What is being asked: Name every idea that the passage about teaching The Book Thief says class discussions use to connect the book to the current world.

___ Document passage

We have been reading Marcus Zusak’s The Book Thief, and I have been using this masterpiece of a novel to have my students examine the following essential questions (some for the year, others just for the unit):

  • What is the power of story?
  • How does an individual influence a community? How does a community influence an individual?
  • What do we risk by being apathetic? Where do responsibilities lie?
  • Why tell the story of World War II?
  • Are there elements of the Holocaust still alive in our world today?

We have been spending a great amount of time discussing how the book connects to our current world, specifically around ideas of poverty, privilege, and inequity.  Our discussions have been intense and memorable.  They are why I teach.

As I worked to produce seminar questions for students to wrestle with as they work through the novel, I knew I wanted them to think about our school motto “Achieve the Honorable” through the eyes of the book and considering our world today.

______
___ Dataset

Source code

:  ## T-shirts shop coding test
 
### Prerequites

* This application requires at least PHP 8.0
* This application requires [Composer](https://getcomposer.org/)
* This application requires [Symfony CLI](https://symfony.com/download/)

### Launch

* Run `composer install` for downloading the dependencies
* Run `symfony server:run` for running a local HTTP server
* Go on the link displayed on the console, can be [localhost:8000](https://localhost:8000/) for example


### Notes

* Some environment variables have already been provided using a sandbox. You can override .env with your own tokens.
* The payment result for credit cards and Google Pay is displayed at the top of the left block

______

The completed task: Poverty, privilege, and inequity.